▶ **YOUR ASSIGNMENT**:
An image-free, verbatim transcription of the records is the expected result.

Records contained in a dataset
►
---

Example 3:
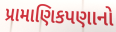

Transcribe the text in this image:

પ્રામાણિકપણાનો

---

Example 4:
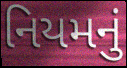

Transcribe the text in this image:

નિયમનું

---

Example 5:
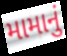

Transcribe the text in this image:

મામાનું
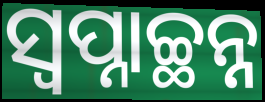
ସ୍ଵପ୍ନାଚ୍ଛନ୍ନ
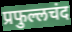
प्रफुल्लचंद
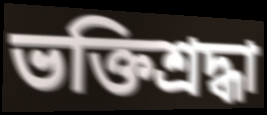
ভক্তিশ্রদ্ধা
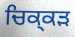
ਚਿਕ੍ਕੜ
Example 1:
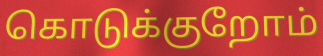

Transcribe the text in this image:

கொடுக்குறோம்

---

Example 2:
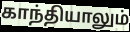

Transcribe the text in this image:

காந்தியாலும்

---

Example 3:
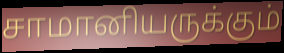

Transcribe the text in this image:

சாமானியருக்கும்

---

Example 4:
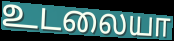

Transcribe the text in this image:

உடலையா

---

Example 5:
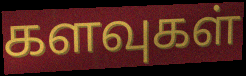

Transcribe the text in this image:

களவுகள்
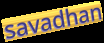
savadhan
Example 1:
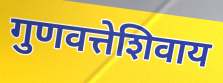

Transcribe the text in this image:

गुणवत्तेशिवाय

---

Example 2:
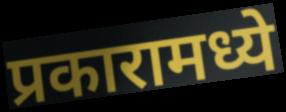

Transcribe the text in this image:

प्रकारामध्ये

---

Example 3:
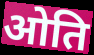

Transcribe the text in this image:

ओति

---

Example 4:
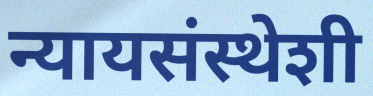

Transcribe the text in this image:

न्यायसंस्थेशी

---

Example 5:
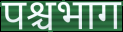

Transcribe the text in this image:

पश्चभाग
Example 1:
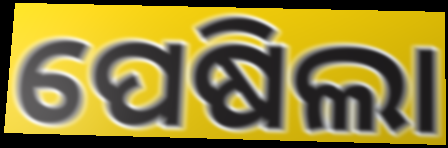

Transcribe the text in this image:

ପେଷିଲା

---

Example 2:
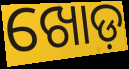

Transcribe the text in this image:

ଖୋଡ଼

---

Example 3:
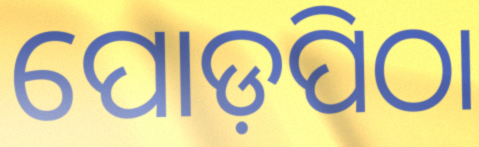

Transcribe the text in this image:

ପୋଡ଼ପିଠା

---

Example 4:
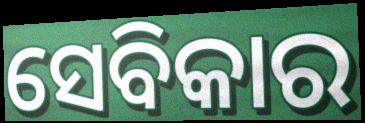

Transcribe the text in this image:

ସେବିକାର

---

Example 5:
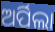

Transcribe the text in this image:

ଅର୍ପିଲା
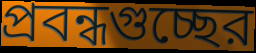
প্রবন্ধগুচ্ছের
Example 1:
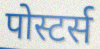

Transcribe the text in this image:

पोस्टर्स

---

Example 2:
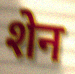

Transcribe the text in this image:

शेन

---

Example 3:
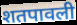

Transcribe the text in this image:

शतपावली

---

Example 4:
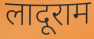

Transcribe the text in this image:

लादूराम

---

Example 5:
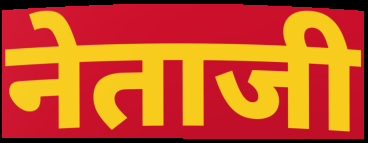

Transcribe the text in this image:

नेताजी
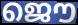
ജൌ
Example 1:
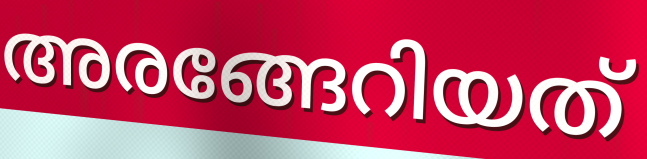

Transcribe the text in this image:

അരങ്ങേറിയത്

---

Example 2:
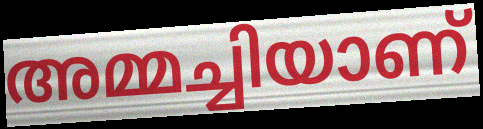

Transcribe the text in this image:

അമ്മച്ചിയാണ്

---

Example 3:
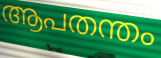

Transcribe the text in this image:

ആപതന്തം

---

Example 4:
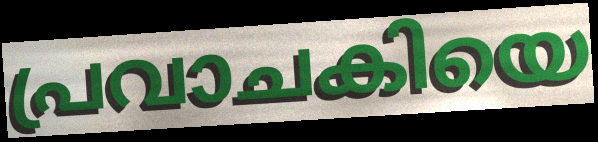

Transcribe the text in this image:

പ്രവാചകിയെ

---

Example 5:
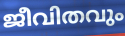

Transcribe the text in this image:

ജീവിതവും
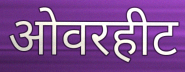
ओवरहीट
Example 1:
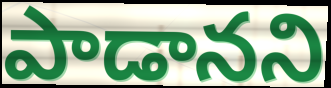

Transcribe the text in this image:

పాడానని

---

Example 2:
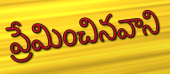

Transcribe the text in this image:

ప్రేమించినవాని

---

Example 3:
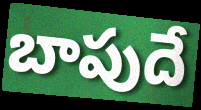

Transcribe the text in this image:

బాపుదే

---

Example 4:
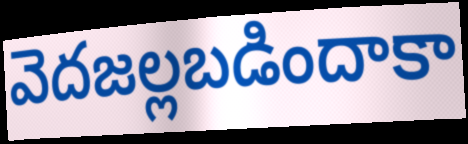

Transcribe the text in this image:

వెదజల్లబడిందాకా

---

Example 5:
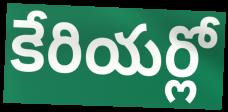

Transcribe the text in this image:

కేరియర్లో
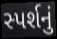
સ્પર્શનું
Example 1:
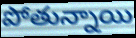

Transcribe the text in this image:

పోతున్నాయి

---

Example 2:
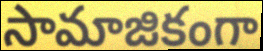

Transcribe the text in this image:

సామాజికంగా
◄
▶ **WRITTEN REPLY**:
---

Example 3:

Transcribe the text in this image:

પ્રામાણિકપણાનો

---

Example 4:

Transcribe the text in this image:

નિયમનું

---

Example 5:

Transcribe the text in this image:

મામાનું
ସ୍ଵପ୍ନାଚ୍ଛନ୍ନ
प्रफुल्लचंद
ভক্তিশ্রদ্ধা
ਚਿਕ੍ਕੜ
Example 1:

Transcribe the text in this image:

கொடுக்குறோம்

---

Example 2:

Transcribe the text in this image:

காந்தியாலும்

---

Example 3:

Transcribe the text in this image:

சாமானியருக்கும்

---

Example 4:

Transcribe the text in this image:

உடலையா

---

Example 5:

Transcribe the text in this image:

களவுகள்
savadhan
Example 1:

Transcribe the text in this image:

गुणवत्तेशिवाय

---

Example 2:

Transcribe the text in this image:

प्रकारामध्ये

---

Example 3:

Transcribe the text in this image:

ओति

---

Example 4:

Transcribe the text in this image:

न्यायसंस्थेशी

---

Example 5:

Transcribe the text in this image:

पश्चभाग
Example 1:

Transcribe the text in this image:

ପେଷିଲା

---

Example 2:

Transcribe the text in this image:

ଖୋଡ଼

---

Example 3:

Transcribe the text in this image:

ପୋଡ଼ପିଠା

---

Example 4:

Transcribe the text in this image:

ସେବିକାର

---

Example 5:

Transcribe the text in this image:

ଅର୍ପିଲା
প্রবন্ধগুচ্ছের
Example 1:

Transcribe the text in this image:

पोस्टर्स

---

Example 2:

Transcribe the text in this image:

शेन

---

Example 3:

Transcribe the text in this image:

शतपावली

---

Example 4:

Transcribe the text in this image:

लादूराम

---

Example 5:

Transcribe the text in this image:

नेताजी
ജൌ
Example 1:

Transcribe the text in this image:

അരങ്ങേറിയത്

---

Example 2:

Transcribe the text in this image:

അമ്മച്ചിയാണ്

---

Example 3:

Transcribe the text in this image:

ആപതന്തം

---

Example 4:

Transcribe the text in this image:

പ്രവാചകിയെ

---

Example 5:

Transcribe the text in this image:

ജീവിതവും
ओवरहीट
Example 1:

Transcribe the text in this image:

పాడానని

---

Example 2:

Transcribe the text in this image:

ప్రేమించినవాని

---

Example 3:

Transcribe the text in this image:

బాపుదే

---

Example 4:

Transcribe the text in this image:

వెదజల్లబడిందాకా

---

Example 5:

Transcribe the text in this image:

కేరియర్లో
સ્પર્શનું
Example 1:

Transcribe the text in this image:

పోతున్నాయి

---

Example 2:

Transcribe the text in this image:

సామాజికంగా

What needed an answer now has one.